Vaillancourt-Morel, Marie-Pier, Natalie O. Rosen, Brian J. Willoughby, Nathan D. Leonhardt, and Sophie Bergeron.
Journal of Social and Personal Relationships, (July 2020). doi: 10.1177/0265407520940048.
Abstract
Pornography use is now considered a normative sexual activity, including for partnered individuals. Although there are documented positive and negative effects of pornography use on romantic relationships, studies to date suffer from key limitations, narrowing their clinical relevance. Most rely on vague recall measurement that may inadequately capture actual pornography use, and all are exclusively based on mixed-sex couples. This study used a 35-day dyadic daily diary design to examine the associations between an individual’s daily pornography use and their own and their partner’s relationship satisfaction, partnered sexual desire, and probability of partnered sexual activity in mixed-sex and same-sex couples (N = 217 couples).
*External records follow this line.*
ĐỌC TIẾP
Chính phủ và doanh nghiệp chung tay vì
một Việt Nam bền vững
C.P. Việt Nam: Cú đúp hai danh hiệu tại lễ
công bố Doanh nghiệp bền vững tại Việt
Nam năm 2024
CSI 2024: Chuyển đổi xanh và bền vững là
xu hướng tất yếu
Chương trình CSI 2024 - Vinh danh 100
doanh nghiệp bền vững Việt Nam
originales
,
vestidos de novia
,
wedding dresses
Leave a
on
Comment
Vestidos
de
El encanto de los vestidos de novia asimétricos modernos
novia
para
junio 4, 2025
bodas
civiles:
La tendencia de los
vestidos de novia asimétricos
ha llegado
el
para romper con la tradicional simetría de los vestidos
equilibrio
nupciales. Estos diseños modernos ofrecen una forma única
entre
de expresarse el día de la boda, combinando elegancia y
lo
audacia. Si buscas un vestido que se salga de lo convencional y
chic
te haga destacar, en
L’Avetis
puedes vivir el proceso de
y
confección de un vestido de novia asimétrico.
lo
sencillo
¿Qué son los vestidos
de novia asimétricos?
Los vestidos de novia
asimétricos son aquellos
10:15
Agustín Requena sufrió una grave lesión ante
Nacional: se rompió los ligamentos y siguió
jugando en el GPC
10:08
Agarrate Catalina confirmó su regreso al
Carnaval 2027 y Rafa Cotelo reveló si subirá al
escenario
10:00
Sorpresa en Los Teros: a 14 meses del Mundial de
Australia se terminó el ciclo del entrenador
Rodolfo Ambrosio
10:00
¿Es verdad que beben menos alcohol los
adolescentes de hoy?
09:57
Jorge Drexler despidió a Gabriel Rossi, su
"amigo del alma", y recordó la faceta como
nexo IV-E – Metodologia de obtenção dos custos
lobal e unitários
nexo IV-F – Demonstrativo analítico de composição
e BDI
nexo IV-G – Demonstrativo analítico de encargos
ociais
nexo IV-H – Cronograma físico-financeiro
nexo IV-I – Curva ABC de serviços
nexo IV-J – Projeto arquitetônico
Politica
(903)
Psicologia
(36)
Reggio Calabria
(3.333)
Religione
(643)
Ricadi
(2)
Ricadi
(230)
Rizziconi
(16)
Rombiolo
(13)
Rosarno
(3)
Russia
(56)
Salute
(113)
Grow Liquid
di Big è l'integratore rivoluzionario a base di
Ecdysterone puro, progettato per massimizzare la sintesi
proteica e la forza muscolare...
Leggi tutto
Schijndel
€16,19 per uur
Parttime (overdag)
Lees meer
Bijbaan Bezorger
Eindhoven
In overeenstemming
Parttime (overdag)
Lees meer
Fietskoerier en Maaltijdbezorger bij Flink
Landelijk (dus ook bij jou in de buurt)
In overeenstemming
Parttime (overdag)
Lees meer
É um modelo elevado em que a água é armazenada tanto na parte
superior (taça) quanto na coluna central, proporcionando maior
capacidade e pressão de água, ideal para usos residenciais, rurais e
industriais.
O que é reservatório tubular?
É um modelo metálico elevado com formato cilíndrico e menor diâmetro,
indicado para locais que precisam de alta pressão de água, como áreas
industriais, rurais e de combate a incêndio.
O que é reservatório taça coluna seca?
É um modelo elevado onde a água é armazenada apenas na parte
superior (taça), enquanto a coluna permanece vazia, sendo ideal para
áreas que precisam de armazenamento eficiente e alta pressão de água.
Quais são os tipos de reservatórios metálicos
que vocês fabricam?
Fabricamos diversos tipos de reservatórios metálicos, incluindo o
For women, regardless of partner’s sex, using pornography was associated with their own and their partner’s higher sexual desire and with higher odds of partnered sexual activity. For men, regardless of partner’s sex, using pornography was associated with their partner’s lower sexual desire; for men coupled with women, with lower odds of partnered sexual activity, and for men coupled with men, with higher odds of partnered sexual activity. For all participants, pornography use was unrelated to relationship satisfaction. The current study demonstrated that an individual’s pornography use is associated with same-day couple’s sexual dynamics, with different associations according to users’ and their partners’ sex.